THE DATA:
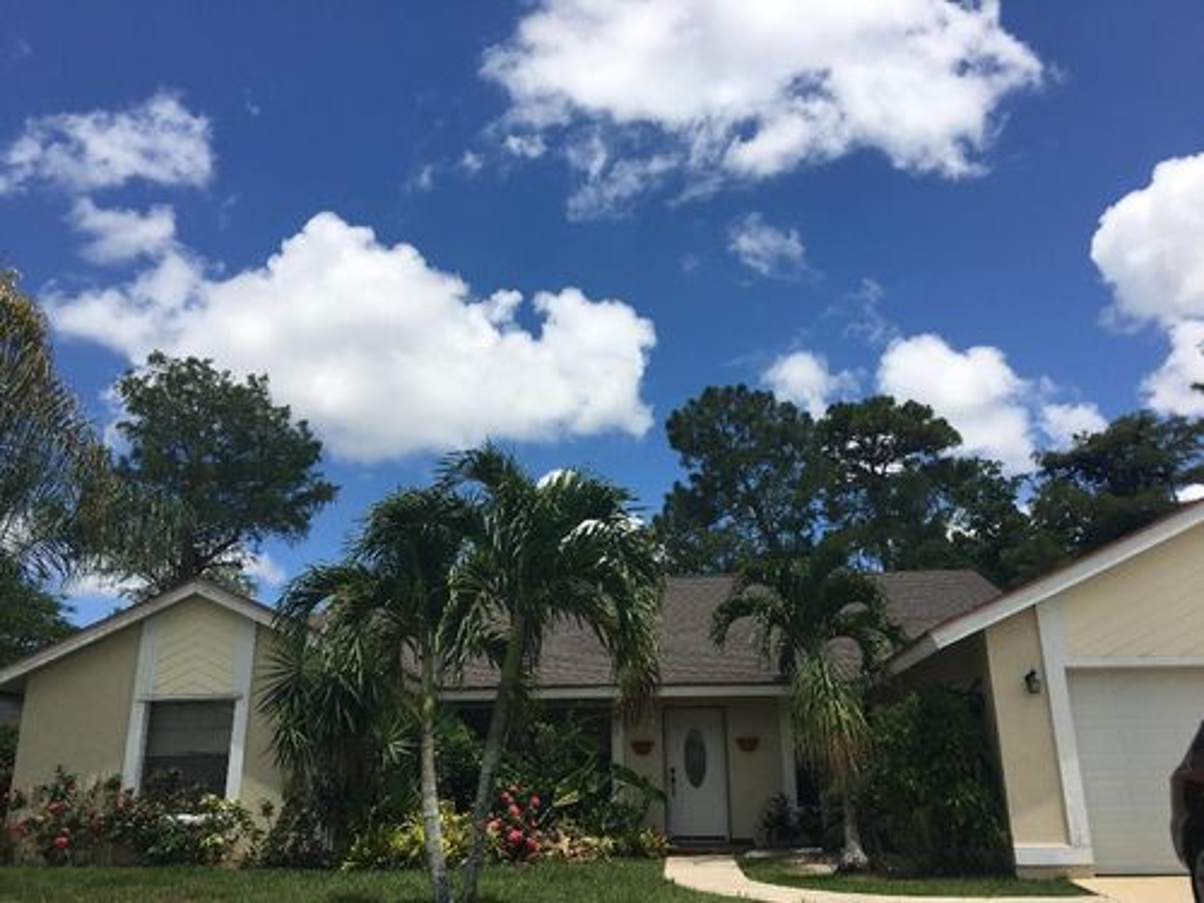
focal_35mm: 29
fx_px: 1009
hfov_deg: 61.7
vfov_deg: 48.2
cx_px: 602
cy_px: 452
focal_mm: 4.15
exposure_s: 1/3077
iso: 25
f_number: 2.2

--

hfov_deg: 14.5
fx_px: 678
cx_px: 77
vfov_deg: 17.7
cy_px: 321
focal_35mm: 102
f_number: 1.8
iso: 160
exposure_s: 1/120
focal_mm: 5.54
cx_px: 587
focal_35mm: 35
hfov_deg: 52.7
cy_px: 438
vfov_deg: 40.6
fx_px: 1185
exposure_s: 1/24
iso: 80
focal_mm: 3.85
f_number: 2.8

* * *

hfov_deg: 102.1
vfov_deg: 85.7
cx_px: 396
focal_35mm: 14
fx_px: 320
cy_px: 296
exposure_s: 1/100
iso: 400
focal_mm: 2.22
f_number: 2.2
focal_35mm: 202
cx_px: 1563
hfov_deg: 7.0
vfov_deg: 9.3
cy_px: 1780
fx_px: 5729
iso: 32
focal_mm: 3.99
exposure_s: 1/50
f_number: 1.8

ACTION ITEM: From the entries above, write out only the lines starting at the line that holds "exposure_s: 1/120" and ending at the line that holds "f_number: 2.8", keeping both and matching them exactly.

ANSWER FOR THE TASK:
exposure_s: 1/120
focal_mm: 5.54
cx_px: 587
focal_35mm: 35
hfov_deg: 52.7
cy_px: 438
vfov_deg: 40.6
fx_px: 1185
exposure_s: 1/24
iso: 80
focal_mm: 3.85
f_number: 2.8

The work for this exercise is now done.